● TEXTO DE ESTUDO
________

Faixa exibe texto apurado da vocalista Salma Jô, com paralelos que podem ser encontrados na tradição poética de nosso idioma

Vocalista Salma Jô é clicada em imagem de divulgação do single “Noites Tristes” - Foto: Gabriel Lara de Arruda/ Divulgação Vocalista Salma Jô é clicada em imagem de divulgação do single “Noites Tristes” - Foto: Gabriel Lara de Arruda/ Divulgação

A banda Carne Doce expurga a saudade dos fãs ao lançar nas plataformas de streaming à meia-noite desta sexta-feira, 19, a música “Noite dos Tristes”. Na canção, a primeira do aguardado quinto disco produzido pelo grupo goiano, pode-se ouvir a característica sonoridade sensual da carne, mas com um toque poético pra lá de atraente e ao mesmo tempo melancólico. Melancolia essa que é docemente gostosa: trata-se de canção para aqueles que acordaram felizes, como anuncia o verso cantado pela vocalista Salma Jô.

________

● DADOS EXTRAÍDOS

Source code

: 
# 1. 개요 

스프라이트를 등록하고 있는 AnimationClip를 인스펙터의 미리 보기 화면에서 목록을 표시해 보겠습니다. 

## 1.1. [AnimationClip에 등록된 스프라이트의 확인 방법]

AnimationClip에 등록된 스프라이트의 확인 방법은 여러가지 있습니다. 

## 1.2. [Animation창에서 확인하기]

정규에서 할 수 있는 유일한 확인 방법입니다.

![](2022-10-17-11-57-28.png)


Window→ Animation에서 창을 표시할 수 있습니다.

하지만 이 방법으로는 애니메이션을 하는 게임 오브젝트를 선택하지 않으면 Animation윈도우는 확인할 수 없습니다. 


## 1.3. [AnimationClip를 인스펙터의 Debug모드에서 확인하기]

________

Responda com base no texto sobre a banda Carne Doce:
1. Em que tradição podem ser encontrados paralelos para o texto da vocalista Salma Jô?
2. Quem assina a foto de divulgação da vocalista?
3. A canção lançada é a primeira de qual disco do grupo?
Use apenas o texto de estudo como fonte.

● ÁREA DE RESPOSTA
1. Os paralelos podem ser encontrados na tradição poética de nosso idioma.
2. A foto é de Gabriel Lara de Arruda.
3. A canção é a primeira do aguardado quinto disco produzido pelo grupo goiano.